Monitoring Alerts
Monitoring Alerts
Alarm Threshold Setting
Set reasonable thresholds and levels (warning, critical, emergency) for core metrics such as CPU, memory, network, and task failure rate.
For key task events (such as backup tasks), stricter alarm conditions can be set.
Currently, alarms can be created for both resources and events.

- Create Resource Alarm
Define the alarm name, alarm level, and resource type. Configure resource alarms for CPU, memory, disk, and processes. When the threshold is reached, an alarm event will be triggered.

- Create Event Alarm
Define the event alarm name, alarm level, and event type. Configure event alarms for disaster recovery host resources, production platform resources, disaster recovery platform resources, etc. When the event is triggered, an alarm event will be sent.
Important Alarm Metrics
Event type: DR host resource "Host disconnected", event result "Success".
Event type: DR host resource "Sync host", event result "Failure".
Event type: DR host resource "Boot host", event result "Failure".
Other monitoring metrics can be configured as needed.

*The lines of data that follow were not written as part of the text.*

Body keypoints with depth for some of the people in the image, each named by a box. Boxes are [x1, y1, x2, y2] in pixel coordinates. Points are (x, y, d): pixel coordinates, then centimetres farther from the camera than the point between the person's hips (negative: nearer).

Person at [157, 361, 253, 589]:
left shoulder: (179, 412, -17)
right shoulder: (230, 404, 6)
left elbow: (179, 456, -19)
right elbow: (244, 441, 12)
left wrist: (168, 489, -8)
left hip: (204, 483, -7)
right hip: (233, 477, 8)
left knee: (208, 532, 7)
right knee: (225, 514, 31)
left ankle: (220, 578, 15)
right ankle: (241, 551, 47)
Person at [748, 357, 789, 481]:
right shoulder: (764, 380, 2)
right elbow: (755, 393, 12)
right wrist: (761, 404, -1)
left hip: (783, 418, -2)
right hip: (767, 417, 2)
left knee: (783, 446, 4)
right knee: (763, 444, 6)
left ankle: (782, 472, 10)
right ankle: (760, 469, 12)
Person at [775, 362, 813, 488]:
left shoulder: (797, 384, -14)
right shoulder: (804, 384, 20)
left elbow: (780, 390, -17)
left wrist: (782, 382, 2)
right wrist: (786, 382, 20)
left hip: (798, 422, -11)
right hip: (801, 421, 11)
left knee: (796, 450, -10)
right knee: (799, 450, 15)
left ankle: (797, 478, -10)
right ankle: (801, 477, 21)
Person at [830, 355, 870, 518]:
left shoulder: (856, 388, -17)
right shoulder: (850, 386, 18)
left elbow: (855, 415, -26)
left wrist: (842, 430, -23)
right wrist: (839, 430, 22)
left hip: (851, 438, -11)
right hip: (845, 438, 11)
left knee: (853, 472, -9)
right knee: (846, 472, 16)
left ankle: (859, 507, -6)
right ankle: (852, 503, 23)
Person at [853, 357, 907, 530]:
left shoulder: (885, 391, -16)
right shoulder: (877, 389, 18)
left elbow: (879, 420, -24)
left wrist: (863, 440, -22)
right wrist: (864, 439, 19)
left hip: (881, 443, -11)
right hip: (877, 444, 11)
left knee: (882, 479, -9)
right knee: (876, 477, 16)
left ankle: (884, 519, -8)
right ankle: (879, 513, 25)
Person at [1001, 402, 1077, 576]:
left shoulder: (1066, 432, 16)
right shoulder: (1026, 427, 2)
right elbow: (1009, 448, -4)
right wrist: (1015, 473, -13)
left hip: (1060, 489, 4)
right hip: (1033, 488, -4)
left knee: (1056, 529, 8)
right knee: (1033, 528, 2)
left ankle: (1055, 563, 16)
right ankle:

Multi-channel Notification
Configure multiple alarm channels such as email, SMS, and IM (e.g., DingTalk, WeChat Work) to ensure timely awareness of issues.
Email alarm channel

- SMS alarm channel

- WebHook alarm channel


Alarm Response Process
After receiving an alarm, O&M staff should investigate and handle the issue within the specified SLA time.
After processing, update the ticket system or logs to record the cause, steps, and result of the incident.